Ziyad bin Harits ash-Shuda’i, berkata yang artinya: ”Aku datang menjumpai Rasulullah SAW lalu berbait kepadanya. Tiba-tiba datanglah seorang laki-laki dan berkata, berilah aku pemberian zakat! Nabi SAW bersabda: Sesungguhnya Allah tidak rela dengan ketetapan dari Nabi atau lainnya mengenai zakat hingga Allah memutuskan sendiri dalam masalah ini. Allah lalu memberikan penerima zakat kepada delapan golongan. Jika engkau termasuk dalam salah satu dari delapan golongan itu, tentulah aku akan memberikan bagianmu.! (H.R. Abu Daud, pada sanadnya terdapat Abdurrahman al-Ifriqi. Ia adalah seorang yang masih menjadi pertikaian pendapat dikalangan ulama.)[8]



BAB III
KESIMPULAN



Dari pembahasan makalah diatas, maka dapat kami simpulkan bahwa Badan amil zakat adalah organisasi pengelolaan zakat yang dibentuk oleh Pemerintah, yang terdiri dan unsur masyarakat dan Pemerintah dengan tugas mengumpulkan, mendistribusikan dan mendayagunakan zakat sesuai dengan ketentuan agama. Sistem pendistribusian zakat yang dilakukan haruslah mampu mengangkat dan meningkatkan taraf hidup umat Islam, terutama para penyandang masalah sosial. Baik LAZ maupun BAZ memiliki misi mewujudkan kesejahteraan masyarakat dan keadilan sosial.
Para amil zakat diharapkan mampu melakukan pembagian porsi hasil pengumpulan zakat misalnya 60% untuk zakat konsumtif dan 40% untuk zakat produktif. Program penyaluran hasil pengumpulan zakat secara konsumtif bisa dilakukan untuk memenuhi kebutuhan dasar ekonomi para mustahik zakat melalui pemberian langsung, maupun melalui lembaga-lembaga yang mengelola fakir miskin, panti asuhan, maupun tempat-tempat ibadah yang mendistribusikan zakat kepada masyarakat.





DAFTAR PUSTAKA



Andri Soemitra, Bank dan Lembaga Keuangan Syari’ah, (Jakarta: Kencana, 2010).

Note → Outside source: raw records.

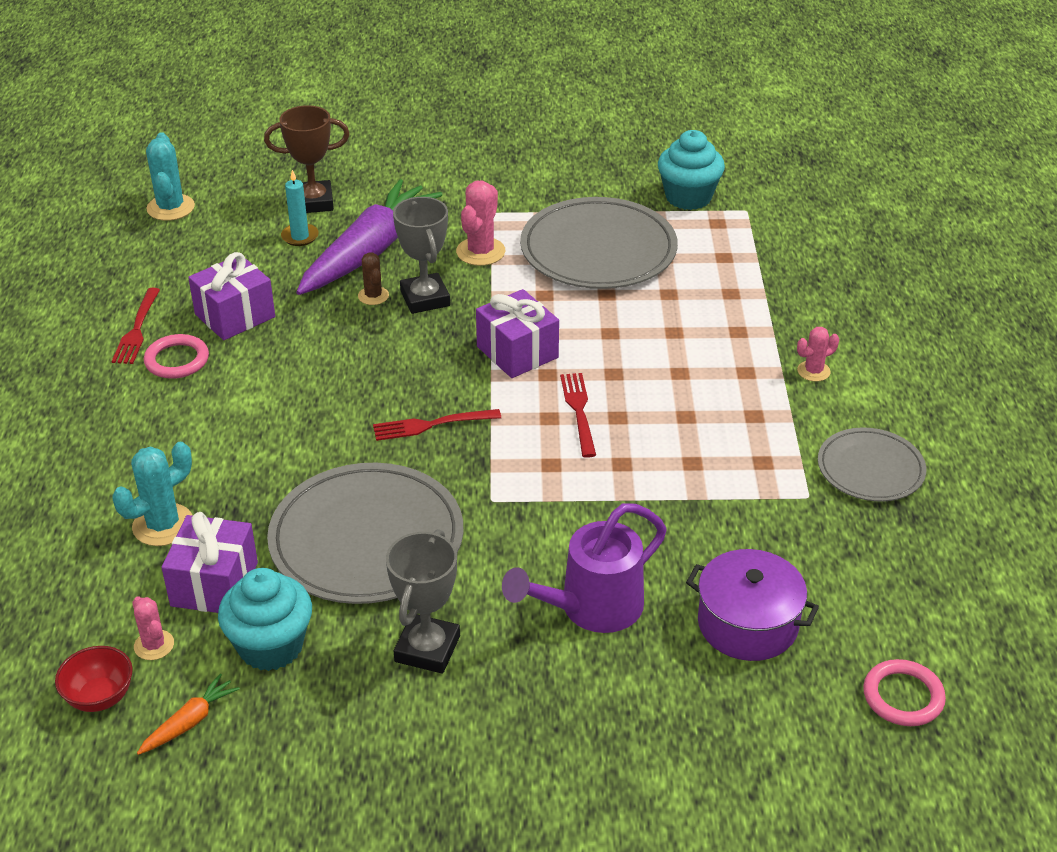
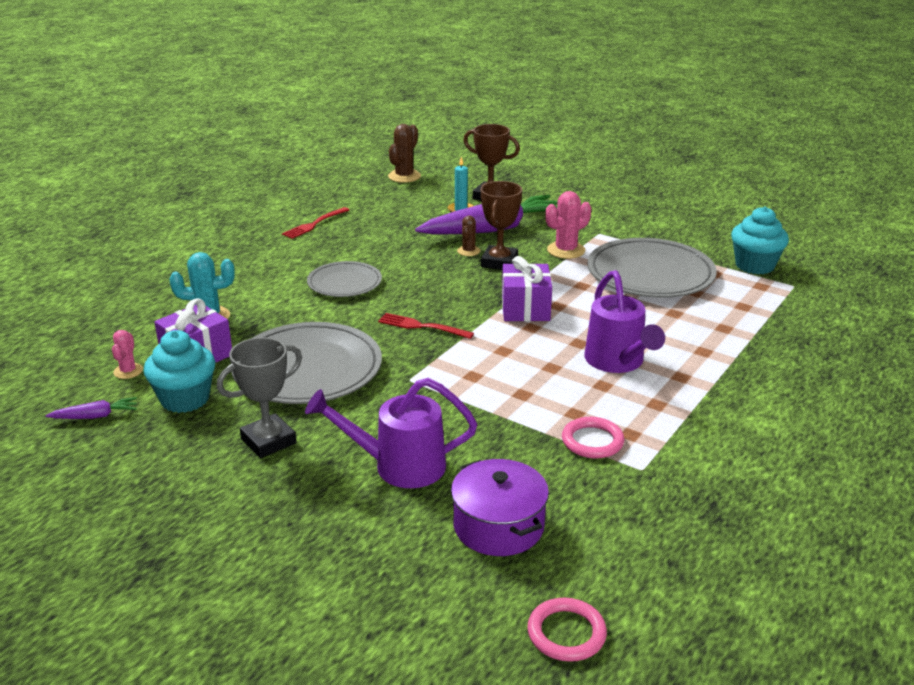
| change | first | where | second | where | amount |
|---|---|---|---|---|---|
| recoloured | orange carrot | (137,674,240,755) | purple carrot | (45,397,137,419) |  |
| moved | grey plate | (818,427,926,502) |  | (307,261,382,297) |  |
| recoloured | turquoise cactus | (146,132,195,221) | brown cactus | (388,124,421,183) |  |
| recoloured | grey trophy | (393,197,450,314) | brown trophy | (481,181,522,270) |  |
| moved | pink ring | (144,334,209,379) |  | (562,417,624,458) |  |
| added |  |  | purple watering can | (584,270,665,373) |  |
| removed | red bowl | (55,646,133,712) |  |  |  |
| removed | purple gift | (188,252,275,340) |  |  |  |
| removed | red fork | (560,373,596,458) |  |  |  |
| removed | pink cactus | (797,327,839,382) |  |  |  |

Delapan Golongan yang Berhak Menerima Zakat dikutip melalui http//Produktifitas dan Pendayagunaan Harta Zakat.com pada tanggal 12 Mei 2013 pukul 12.00 wib.

El-Madani, Fiqh Zakat Lengkap: Segala Hal Tentang Kewajiban Zakat dan Cara Membaginya, (Yogyakarta: Diva Press, 2013).

Hamdan Rasyid, Fiqih Indonesia, Cet.I,  (Jakarta: Al-Mawardi Prima, 2003).

Sayyid Sabiq, Fiqh Sunnah I, (Jakarta: Pena Pundi Aksara, 2008).



[1] El-Madani, Fiqh Zakat Lengkap: Segala Hal Tentang Kewajiban Zakat dan Cara Membaginya, (Yogyakarta: Diva Press, 2013), hal. 13.
[2] Andri Soemitra, Bank dan Lembaga Keuangan Syari’ah, (Jakarta: Kencana, 2010), hal.407.
[3] Hamdan Rasyid, Fiqih Indonesia, Cet.I,  (Jakarta: Al-Mawardi Prima, 2003), hal. 103.
[4] Andri Soemitra, Bank dan Lembaga Keuangan Syari’ah, Op Cit, hal. 422.
[5] Andri Soemitra, Bank dan Lembaga Keuangan Syari’ah, Op Cit, hal. 428.
[6] Andri Soemitra, Bank dan Lembaga Keuangan Syari’ah, Log  Cit, hal. 428-429.
[7] Delapan Golongan yang Berhak Menerima Zakat dikutip melalui http//Produktifitas dan Pendayagunaan Harta Zakat.com pada tanggal 12 Mei 2013 pukul 12.00 wib.
[8] Sayyid Sabiq, Fiqh Sunnah I, (Jakarta: Pena Pundi Aksara, 2008), hal.561.